When a tragic accident leaves nurse Amelia Winn deaf, she spirals into a depression that ultimately causes her to lose everything that matters — her job, her husband, David, and her stepdaughter, Nora. Now, two years later and with the help of her hearing dog, Stitch, she is finally getting back on her feet. But when she discovers the body of a fellow nurse in the dense bush by the river, deep in the woods near her cabin, she is plunged into a disturbing mystery that could shatter the carefully reconstructed pieces of her life all over again.
As clues begin to surface, Amelia finds herself swept into an investigation that hits all too close to home. But how much is she willing to risk in order to uncover the truth and bring a killer to justice?
I thoroughly enjoyed this story (and not just because it features a faithful canine companion named Stitch). The assistance dog, as a character, added a uniqueness to this novel, which I really loved.

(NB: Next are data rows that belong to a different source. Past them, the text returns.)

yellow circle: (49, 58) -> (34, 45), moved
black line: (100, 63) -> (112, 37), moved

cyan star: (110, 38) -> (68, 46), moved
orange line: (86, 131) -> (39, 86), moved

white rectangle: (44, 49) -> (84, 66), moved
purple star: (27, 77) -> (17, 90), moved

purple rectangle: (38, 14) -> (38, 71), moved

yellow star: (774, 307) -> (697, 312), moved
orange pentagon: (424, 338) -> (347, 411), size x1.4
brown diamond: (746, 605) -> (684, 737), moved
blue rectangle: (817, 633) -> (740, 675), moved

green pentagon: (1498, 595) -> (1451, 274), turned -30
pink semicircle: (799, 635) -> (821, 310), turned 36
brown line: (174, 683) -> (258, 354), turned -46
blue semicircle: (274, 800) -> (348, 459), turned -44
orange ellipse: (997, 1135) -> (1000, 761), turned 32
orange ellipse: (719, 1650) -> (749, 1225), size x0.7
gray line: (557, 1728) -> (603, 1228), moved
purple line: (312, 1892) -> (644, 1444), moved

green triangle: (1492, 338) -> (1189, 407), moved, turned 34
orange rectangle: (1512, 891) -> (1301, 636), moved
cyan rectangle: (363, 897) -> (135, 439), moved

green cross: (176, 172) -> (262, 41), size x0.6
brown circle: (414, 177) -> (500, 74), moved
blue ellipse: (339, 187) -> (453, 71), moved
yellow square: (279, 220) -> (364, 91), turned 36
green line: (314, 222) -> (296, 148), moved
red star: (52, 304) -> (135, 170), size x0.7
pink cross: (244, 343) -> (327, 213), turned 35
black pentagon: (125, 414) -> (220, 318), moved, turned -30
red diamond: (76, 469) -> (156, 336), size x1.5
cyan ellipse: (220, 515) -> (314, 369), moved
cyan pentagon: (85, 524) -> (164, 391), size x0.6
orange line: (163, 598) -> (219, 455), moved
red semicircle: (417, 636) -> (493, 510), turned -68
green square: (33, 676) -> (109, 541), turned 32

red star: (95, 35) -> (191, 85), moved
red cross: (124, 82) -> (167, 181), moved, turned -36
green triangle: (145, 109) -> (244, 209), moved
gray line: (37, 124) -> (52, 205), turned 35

My feelings about the character, Amelia, switched from being annoyed AT her, to feeling scared FOR her, then to cheering her on in her quest (while coping with personal circumstances I could not imagine having to endure).
Creating such a range of emotions in the reader demonstrates how capable this author is at their craft. I enjoy a story written in first person, usually because the pace is such that I cannot put the book down. This was definitely the case when reading Not A Sound.
Not the first time I have read this author and certainly not the last.